• [The task]: Set out every line of the listing below as a Markdown table with the columns Row and Line, one line per row, numbered in order. Skip blank lines and omit the pictures.

• [Extracted material]:
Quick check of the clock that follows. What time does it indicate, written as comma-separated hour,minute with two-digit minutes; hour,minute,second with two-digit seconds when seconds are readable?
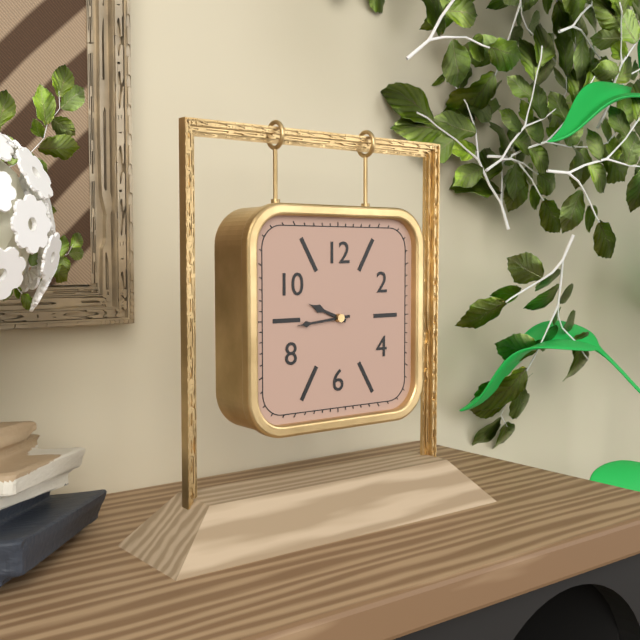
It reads 9,44
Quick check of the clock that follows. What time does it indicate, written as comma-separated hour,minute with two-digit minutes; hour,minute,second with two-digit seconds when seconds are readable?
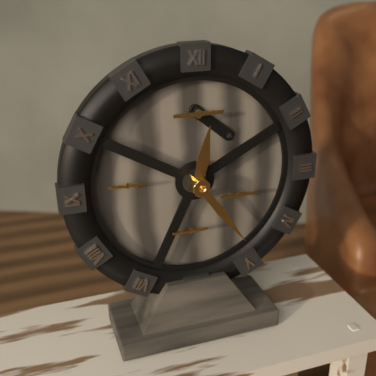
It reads 12,24
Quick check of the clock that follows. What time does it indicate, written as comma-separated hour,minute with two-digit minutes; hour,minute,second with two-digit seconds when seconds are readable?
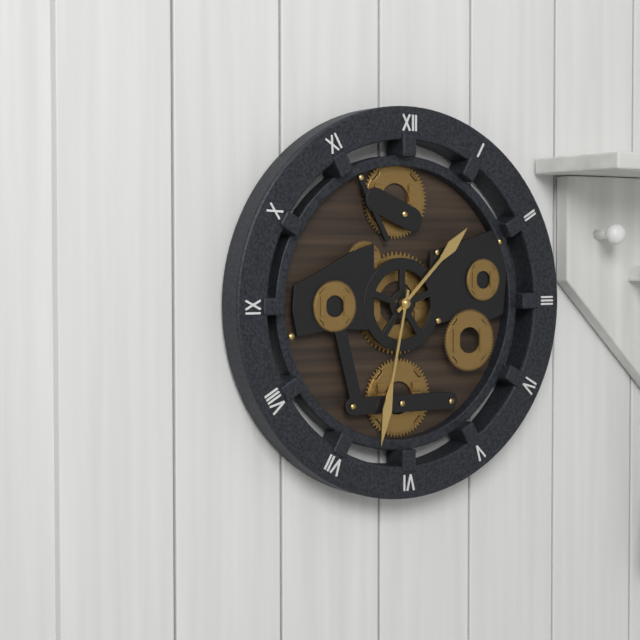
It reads 1,32
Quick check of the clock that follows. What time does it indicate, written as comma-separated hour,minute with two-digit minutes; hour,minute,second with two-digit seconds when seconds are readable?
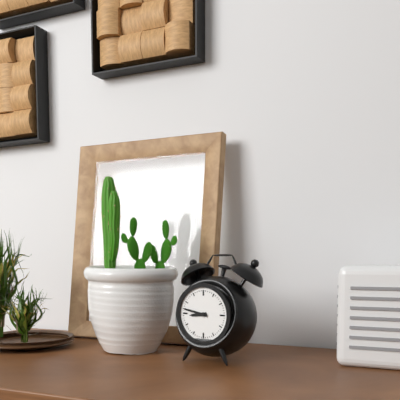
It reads 8,47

• [Completed task]:
| Row | Line |
|---|---|
| 1 | Quick check of the clock that follows. What time does it indicate, written as comma-separated hour,minute with two-digit minutes; hour,minute,second with two-digit seconds when seconds are readable? |
| 2 | It reads 9,44 |
| 3 | Quick check of the clock that follows. What time does it indicate, written as comma-separated hour,minute with two-digit minutes; hour,minute,second with two-digit seconds when seconds are readable? |
| 4 | It reads 12,24 |
| 5 | Quick check of the clock that follows. What time does it indicate, written as comma-separated hour,minute with two-digit minutes; hour,minute,second with two-digit seconds when seconds are readable? |
| 6 | It reads 1,32 |
| 7 | Quick check of the clock that follows. What time does it indicate, written as comma-separated hour,minute with two-digit minutes; hour,minute,second with two-digit seconds when seconds are readable? |
| 8 | It reads 8,47 |